Published December 22, 2004

By DYLAN DARLING

Crews working on a new fish ladder at the Link River Dam will take a break later this month while they wait on a final part for the project to arrive.

Work on the $3.2 million ladder is nearly done, but won't be complete until one last part is installed by crane in mid-January, said Cecil Lesley, water and land chief at the U.S. Bureau of Reclamation's Klamath Falls office.

"When that is in, it will be ready to rumble," he said.

Construction of the ladder, which started last summer, fell a couple of weeks behind schedule when work crews had trouble keeping water from busting through temporary dams put in to dry out the work site.

The dam problems were solved by August, and the ladder was supposed to be finished by year's end.

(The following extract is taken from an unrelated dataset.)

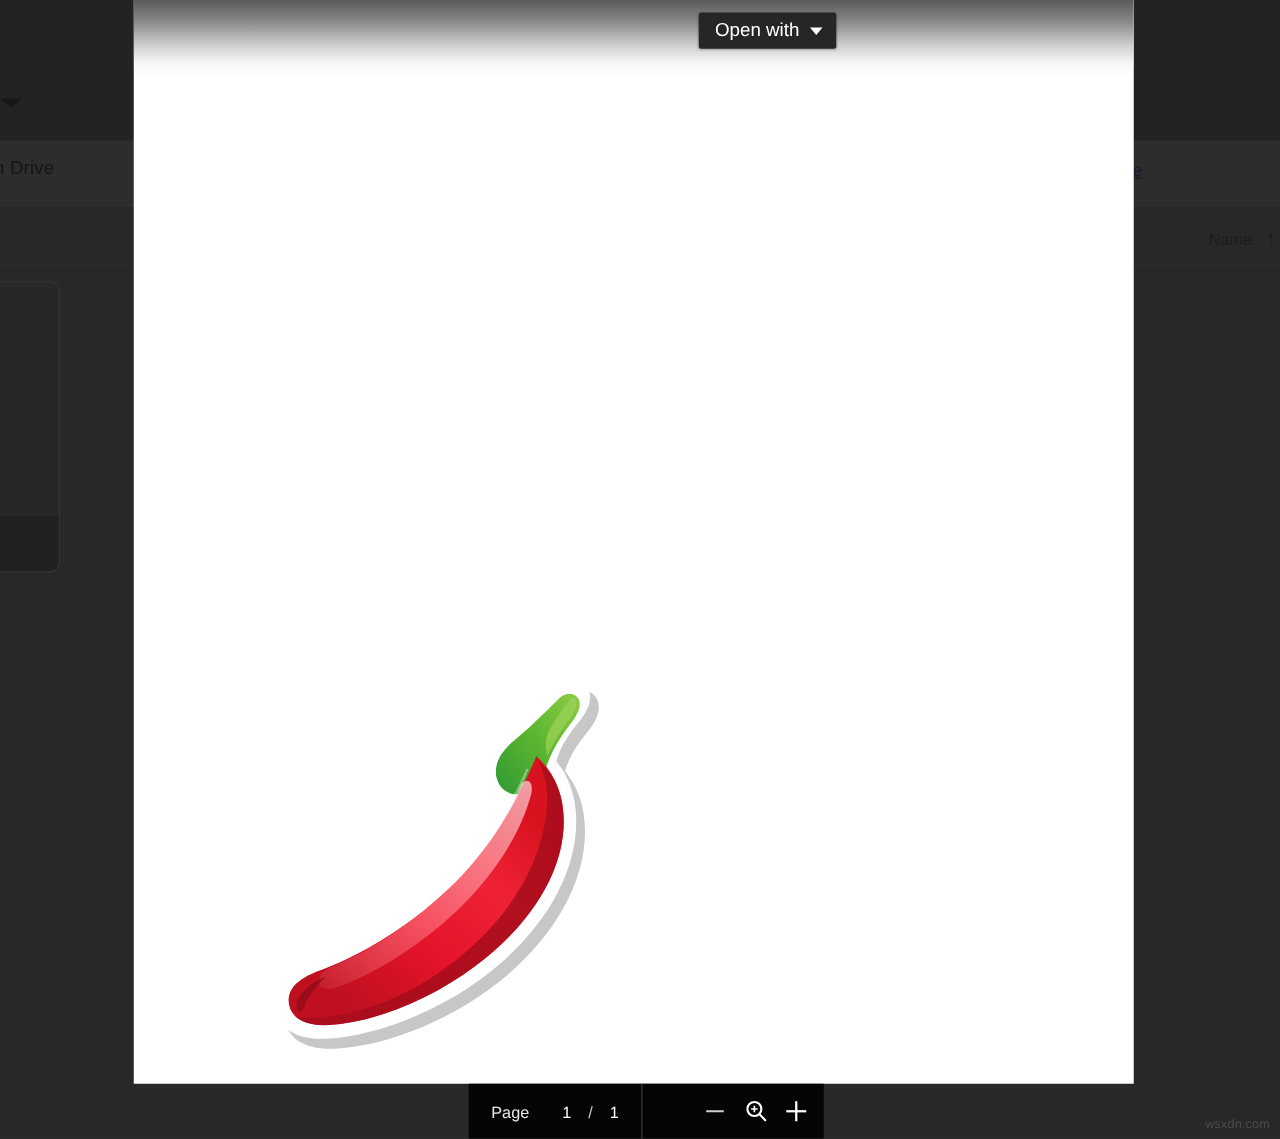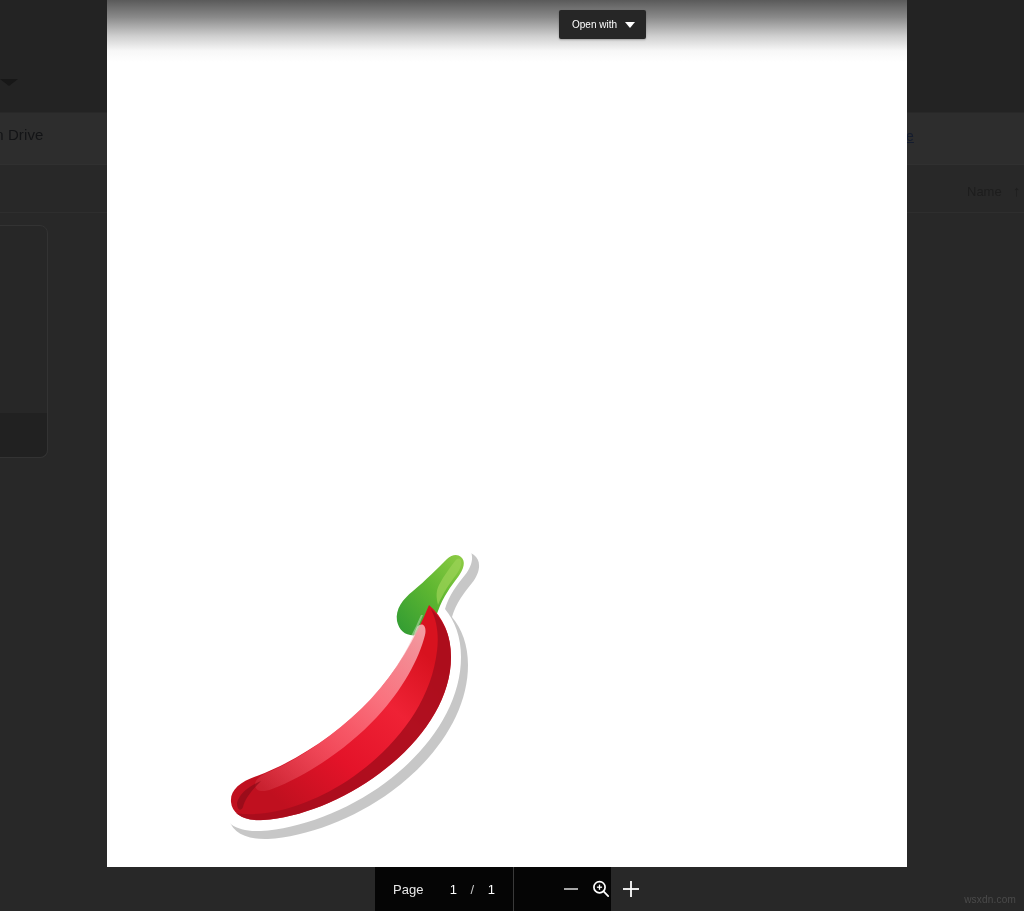"Open with" .open-with-btn { font-size: 10px -> 15px }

The crews almost made that mark, but because of the unavailability of a control part of the dam, they will have to wait to finish in January.

Once completed, the 360-foot-long ladder will allow fish - including endangered Lost River and shortnose suckers - to climb the 10 feet needed to get from the Link River to Upper Klamath Lake.

The same construction company, Slayden Construction of Stayton, that built the $16 million A-Canal headgates, is working on the concrete fish ladder.

Built in 1921, the Link River dam already has a fish ladder, which was designed to provide passage for redband trout and installed in 1926. Federal officials deemed the old ladder inadequate for sucker passage.

While the ladder has been under construction, the north half of the Link River Nature Trail has been closed. The section of trail was originally going to open again late this month, but will remain closed until the construction is finished, officials said.